The Auditor-General of the Federation, Adolphus Aghughu, in an audit report, a copy of which our correspondent obtained on Thursday, stated the respective income from each of the services, scheduled oil terminal dues, details of pilotage and service boats and the nature of rentals services offered and rates applied.
The report stated that examination of the accounts revealed that the channels and waterways maintenance rose from N44.43bn in 2015 to N64.13bn in 2016, an increase of over N20bn.
The NPA was said to have incurred about N38.41bn as service charge on the Ports and Quays.
The office, therefore, asked the NPA management to provide details of how these charges were incurred and what it meant by the term ‘others’ on which about N4.7bn was spent.
Furthermore, the auditor-general said an examination of the accounts of the NPA showed that Intels Integrated Services Limited was overpaid commission to the tune of N2.1bn.
Amaechi and the NPA are to also explain what happened to the dividend income of N643.01m received from their Joint Venture partners as well as interest income of about N97.8m and N28.7m being interest from bank deposits and interest on loans and receivables.

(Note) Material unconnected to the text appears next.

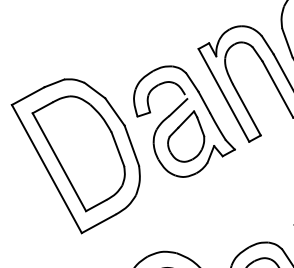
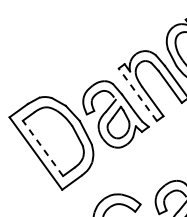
line: (223, 94) -> (137, 94), solid -> dashed
line: (58, 162) -> (42, 148), solid -> dashed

Other queries issued against the NPA included administrative expenses of N61bn, which included professional charges of N638m; donation and subscription of N1.88bn; exchange loss of N7.3bn; defined benefit expenses of N11.4bn; and director’s remuneration of N4.2m.
The office also identified what it called ‘understatement of depreciation charges’ to the tune of N6.4bn, stating that ‘the provision made against eight classes of property amounted to N4.47bn as against N10.89m arrived at during vetting’.